- _Job item_:
Write out every line below that includes the word "documentación".

··· Raw data ···

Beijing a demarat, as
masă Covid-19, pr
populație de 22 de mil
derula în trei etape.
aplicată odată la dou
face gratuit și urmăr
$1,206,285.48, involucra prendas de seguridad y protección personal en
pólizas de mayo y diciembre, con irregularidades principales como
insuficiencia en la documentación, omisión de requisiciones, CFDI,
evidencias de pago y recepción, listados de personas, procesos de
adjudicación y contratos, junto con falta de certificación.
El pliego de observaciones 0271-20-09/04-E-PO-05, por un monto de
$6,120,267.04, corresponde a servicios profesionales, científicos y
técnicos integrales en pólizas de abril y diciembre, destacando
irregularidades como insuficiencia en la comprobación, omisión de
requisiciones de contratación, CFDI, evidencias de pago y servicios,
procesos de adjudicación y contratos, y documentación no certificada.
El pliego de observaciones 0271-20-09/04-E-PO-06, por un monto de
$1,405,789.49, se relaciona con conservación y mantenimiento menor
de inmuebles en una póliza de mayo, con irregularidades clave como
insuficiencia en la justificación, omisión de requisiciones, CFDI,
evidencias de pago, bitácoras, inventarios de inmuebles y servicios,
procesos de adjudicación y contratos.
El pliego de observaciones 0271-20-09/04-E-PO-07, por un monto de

···

- _Exercise answer_:
insuficiencia en la documentación, omisión de requisiciones, CFDI,
procesos de adjudicación y contratos, y documentación no certificada.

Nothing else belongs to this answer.